What is the 25x Rule for Early Retirement?
By: Kara Perez
Updated: November 3, 2019
If you’re considering an early retirement — or if you just want to be extra prepared for your golden years — you need a plan to get you and your money to a place where it can support you without a full-time job.
There’s something called the “25x rule” that comes up often when talking about big-picture retirement planning. It’s especially popular among those in the FIRE community. These are the folks who plan to leave work way earlier than 65 years old.
Can the 25x rule help you figure out how much money you’ll need to retire early?
What Is FIRE?
FIRE stands for financial independence, retire early and is defined as both a lifestyle and a financial goal. The idea is to shorten the number of years you need to spend working by living drastically under your means. FIRE adherents try to build enough in savings, investments and possibly passive income that they can become financially independent of work.
To put it another way, with FIRE, you build enough in financial reserves that you no longer need to trade time for money.
For many reasons, there has been a small explosion of people interested in this path over the last few years. Some people come to the FIRE lifestyle because they’re burned out at work. Others want to be able to spend more time with their children or aging parents, rather than at a desk.
Regardless of what brings you to FIRE, you first need to come up your FIRE number. What is the amount of money you need in savings and investments to leave full-time work?
What Is the 25x Rule?
Here’s where the 25x rule enters the equation. Broadly put, the rule of thumb for retirement planning of any type (but especially FIRE) is to save 25 times your expected annual retirement expenditures.
If you plan to spend $30,000 annually in retirement, you’d need $750,000 in your portfolio. If you plan to spend $50,000 annually, you’d need $1.25 million.
There are a few very important details to the 25x rule:
Does the 25x Rule Work?
You should consider the 25x rule as a goal-setting tool, rather than a precise prediction. Since it’s not very specific, it can give you a starting retirement number to work toward.
The 25x rule can help you refine your retirement plans. But you probably shouldn’t hang your entire retirement on this formula alone.
What to Consider in Your Retirement Planning
Start by thinking big picture and then circle in on more of the details.
Big-picture questions you can ask yourself might be:
Will I live in the same area and home I’m in now, or will I move in retirement?
Do I plan on having children?
What will my healthcare plan cost? How much will I need in order to pay costs not covered by it?
Will I travel in retirement or spend more time at home?
These questions will start you on the road toward forming a retirement plan and coming up with an idea of what your spending will be.
Right now, your life may not be a good reflection of what it will be like in 60 years.
If you have a house right now, you’re probably making mortgage payments. If you pay off the mortgage before you retire, that would probably lower your spending numbers significantly. And that means your 25x number can be lower as well.
Add up what you expect to spend each year in retirement. Then multiply that number by 25 to get your specific 25x number.
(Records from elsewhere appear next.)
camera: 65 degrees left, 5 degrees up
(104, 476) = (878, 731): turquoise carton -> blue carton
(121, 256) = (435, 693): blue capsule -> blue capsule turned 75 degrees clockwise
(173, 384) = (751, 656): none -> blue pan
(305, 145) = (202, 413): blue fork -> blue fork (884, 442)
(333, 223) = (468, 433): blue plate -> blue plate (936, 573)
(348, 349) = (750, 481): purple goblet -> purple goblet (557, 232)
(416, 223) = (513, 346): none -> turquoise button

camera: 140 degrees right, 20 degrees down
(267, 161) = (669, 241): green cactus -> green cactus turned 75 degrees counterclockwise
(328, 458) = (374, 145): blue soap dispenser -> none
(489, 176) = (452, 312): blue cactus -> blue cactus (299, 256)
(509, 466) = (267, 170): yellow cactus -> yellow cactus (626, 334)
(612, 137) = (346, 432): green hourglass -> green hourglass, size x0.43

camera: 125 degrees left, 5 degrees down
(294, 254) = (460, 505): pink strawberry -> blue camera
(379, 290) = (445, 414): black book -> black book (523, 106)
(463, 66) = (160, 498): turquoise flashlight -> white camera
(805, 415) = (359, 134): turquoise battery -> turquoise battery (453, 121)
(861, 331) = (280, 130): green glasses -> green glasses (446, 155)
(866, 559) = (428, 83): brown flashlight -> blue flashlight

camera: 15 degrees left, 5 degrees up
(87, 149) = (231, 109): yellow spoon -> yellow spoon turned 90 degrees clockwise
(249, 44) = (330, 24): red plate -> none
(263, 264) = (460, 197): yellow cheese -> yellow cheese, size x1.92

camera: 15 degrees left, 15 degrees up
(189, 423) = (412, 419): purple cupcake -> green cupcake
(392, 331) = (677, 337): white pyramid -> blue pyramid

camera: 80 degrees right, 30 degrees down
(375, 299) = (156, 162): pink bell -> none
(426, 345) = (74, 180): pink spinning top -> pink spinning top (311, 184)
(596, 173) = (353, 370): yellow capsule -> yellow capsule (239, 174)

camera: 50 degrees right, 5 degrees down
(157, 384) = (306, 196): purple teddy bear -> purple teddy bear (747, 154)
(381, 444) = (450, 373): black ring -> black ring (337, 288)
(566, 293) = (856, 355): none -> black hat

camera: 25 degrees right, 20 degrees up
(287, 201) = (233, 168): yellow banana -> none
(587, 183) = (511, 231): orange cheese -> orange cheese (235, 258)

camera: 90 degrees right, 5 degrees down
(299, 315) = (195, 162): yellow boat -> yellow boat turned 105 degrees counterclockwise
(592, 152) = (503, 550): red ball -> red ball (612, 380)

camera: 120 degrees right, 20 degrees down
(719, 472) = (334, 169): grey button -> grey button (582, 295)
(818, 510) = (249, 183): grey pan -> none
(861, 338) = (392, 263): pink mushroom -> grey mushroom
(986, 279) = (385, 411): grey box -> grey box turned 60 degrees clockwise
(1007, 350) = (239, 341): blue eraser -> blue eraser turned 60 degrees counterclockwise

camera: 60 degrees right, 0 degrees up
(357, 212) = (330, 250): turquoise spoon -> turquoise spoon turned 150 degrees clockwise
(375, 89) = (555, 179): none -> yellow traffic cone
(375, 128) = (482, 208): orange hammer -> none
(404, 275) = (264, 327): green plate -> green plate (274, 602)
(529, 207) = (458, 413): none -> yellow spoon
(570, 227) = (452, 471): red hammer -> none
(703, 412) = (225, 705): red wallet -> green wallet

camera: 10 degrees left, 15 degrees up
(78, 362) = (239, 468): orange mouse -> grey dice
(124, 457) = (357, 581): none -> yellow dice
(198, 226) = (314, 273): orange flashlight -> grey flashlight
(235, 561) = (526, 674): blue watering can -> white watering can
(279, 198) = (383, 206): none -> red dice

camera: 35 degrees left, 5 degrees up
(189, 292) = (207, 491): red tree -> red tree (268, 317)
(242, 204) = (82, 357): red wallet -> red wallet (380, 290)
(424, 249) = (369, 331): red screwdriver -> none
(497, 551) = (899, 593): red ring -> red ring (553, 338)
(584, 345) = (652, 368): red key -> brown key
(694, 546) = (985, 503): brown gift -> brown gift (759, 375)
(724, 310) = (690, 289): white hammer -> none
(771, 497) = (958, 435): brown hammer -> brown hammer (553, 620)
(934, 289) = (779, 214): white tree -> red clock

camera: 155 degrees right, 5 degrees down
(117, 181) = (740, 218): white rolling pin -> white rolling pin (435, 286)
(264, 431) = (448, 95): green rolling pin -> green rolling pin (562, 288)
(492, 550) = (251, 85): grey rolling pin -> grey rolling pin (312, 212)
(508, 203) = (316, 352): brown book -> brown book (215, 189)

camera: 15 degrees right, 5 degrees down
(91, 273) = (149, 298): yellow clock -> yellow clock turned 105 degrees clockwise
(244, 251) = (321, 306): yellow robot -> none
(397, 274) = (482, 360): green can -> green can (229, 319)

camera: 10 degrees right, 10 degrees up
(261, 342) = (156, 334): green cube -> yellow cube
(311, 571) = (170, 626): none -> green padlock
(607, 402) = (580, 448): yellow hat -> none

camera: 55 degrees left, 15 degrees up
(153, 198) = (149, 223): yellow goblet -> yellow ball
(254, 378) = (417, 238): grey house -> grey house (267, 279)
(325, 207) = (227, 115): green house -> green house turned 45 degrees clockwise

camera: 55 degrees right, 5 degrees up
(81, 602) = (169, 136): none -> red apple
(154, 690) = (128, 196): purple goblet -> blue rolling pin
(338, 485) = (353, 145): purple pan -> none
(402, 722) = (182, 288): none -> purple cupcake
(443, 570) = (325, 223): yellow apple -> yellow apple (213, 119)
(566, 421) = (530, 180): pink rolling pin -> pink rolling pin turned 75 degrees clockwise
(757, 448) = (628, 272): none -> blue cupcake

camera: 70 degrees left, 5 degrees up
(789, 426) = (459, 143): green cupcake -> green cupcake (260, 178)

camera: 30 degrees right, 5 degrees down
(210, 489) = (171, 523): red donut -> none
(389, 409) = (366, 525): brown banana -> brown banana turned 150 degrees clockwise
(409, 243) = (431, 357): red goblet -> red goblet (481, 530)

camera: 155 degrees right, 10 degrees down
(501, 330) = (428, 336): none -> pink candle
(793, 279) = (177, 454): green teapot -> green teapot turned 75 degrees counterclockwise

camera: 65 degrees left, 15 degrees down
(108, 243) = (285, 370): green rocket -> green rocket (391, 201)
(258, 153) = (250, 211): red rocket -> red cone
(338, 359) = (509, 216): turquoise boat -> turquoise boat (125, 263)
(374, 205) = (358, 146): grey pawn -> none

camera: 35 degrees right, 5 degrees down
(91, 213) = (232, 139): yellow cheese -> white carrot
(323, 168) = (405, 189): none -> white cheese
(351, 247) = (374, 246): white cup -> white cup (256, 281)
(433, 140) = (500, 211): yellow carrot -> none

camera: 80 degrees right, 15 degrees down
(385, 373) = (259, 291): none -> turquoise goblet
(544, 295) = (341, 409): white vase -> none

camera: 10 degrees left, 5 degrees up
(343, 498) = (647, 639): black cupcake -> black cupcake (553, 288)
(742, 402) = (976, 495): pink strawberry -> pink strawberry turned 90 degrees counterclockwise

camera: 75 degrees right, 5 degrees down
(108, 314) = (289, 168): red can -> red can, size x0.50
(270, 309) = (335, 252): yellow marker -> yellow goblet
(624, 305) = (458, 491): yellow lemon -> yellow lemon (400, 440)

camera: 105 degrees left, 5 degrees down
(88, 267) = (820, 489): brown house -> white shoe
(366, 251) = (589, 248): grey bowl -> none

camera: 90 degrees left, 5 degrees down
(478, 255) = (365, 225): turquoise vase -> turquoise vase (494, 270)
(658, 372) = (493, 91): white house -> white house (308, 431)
Now that you have your 25x number, you can work backward from there and decide which retirement investing accounts you’ll need to fund and by how much. Remember to include any additional income that you expect in retirement, such as Social Security and pensions.
Here is a big retirement consideration for anyone in the United States: healthcare costs. Healthcare costs in retirement are very hard to predict. As such, they can throw a huge wrench into your retirement planning.
While it may not be exciting, the more research you can do into your state’s healthcare policies, as well as federal policies, the better off you’ll likely be. Finding out if you’ll qualify for any subsidies or if you’ll be able to participate in specific plans can save you, big time.
Another good tactic is to take your estimated healthcare costs and double them. As we age, our bodies tend to require more care. Add in inflation, as well as rising healthcare costs, and it’s a good bet that health care in the future will cost more than it does now. So, to get the most accurate idea of your spending as possible, pad your healthcare numbers before you implement the 25x rule.
The Final Word
Start preparing for your golden years now. The 25x rule helps you know what to aim for. The sooner you get started, the better. Even just a few dollars a week if that’s all you can afford now.